** Opening COLLECTED DATA block **
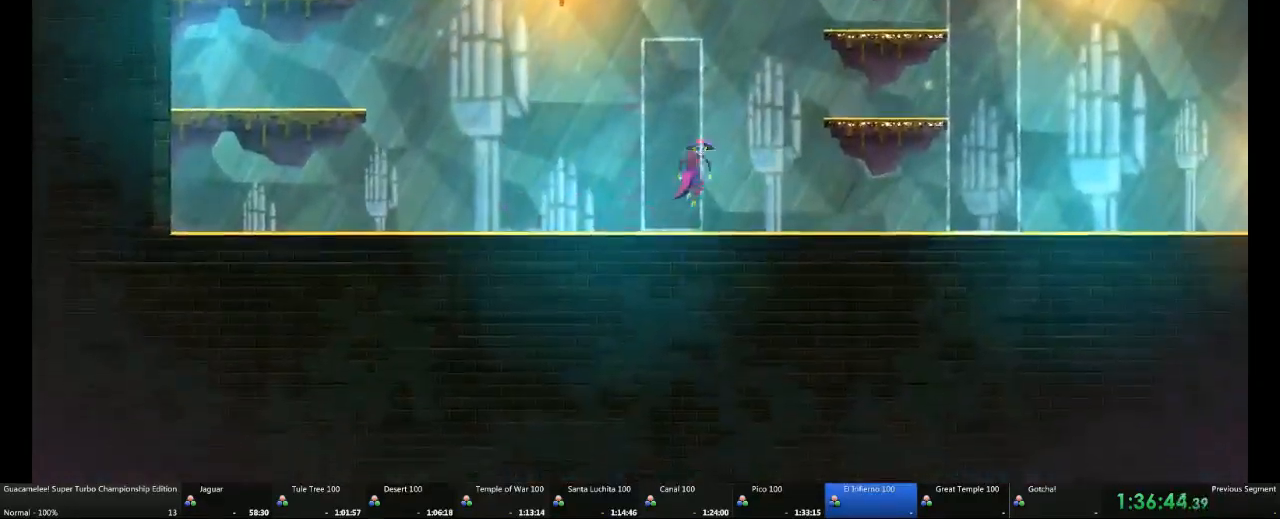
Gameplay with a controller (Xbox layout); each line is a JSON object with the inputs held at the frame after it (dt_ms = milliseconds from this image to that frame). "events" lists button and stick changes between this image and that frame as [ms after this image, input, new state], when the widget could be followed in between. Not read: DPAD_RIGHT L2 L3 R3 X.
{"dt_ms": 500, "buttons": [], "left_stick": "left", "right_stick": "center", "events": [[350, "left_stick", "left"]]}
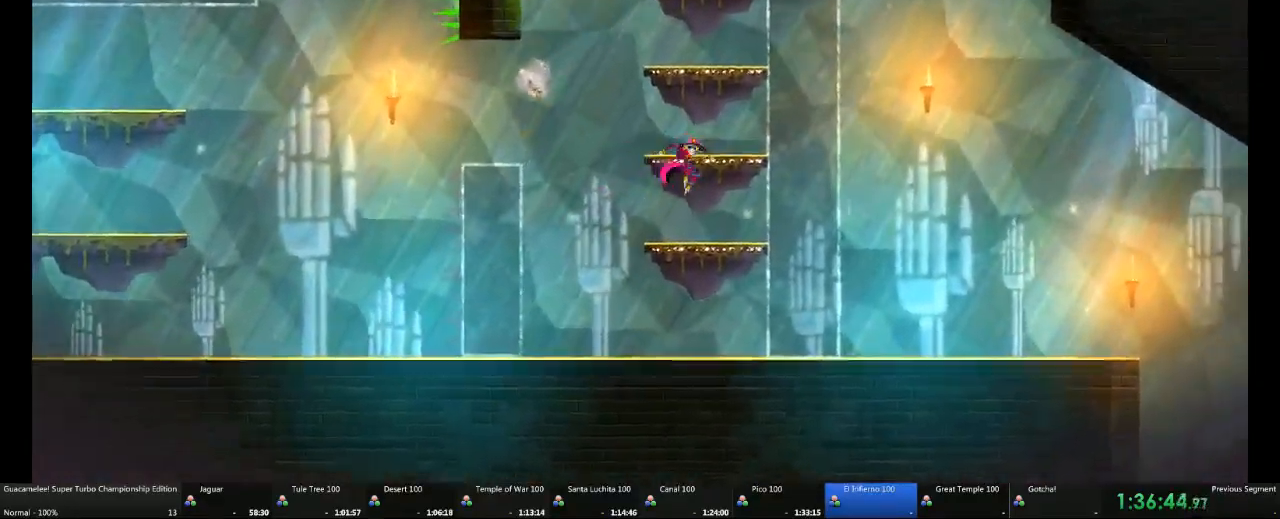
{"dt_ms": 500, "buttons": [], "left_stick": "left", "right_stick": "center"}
** Closing COLLECTED DATA block **
ACTIVITY |
Give back the data exactly. Skip any images.

ANSWER AREA |
Gameplay with a controller (Xbox layout); each line is a JSON object with the inputs held at the frame after it (dt_ms = milliseconds from this image to that frame). "events" lists button and stick changes between this image and that frame as [ms after this image, input, new state], when the widget could be followed in between. Not read: DPAD_RIGHT L2 L3 R3 X.
{"dt_ms": 500, "buttons": [], "left_stick": "left", "right_stick": "center", "events": [[350, "left_stick", "left"]]}
{"dt_ms": 500, "buttons": [], "left_stick": "left", "right_stick": "center"}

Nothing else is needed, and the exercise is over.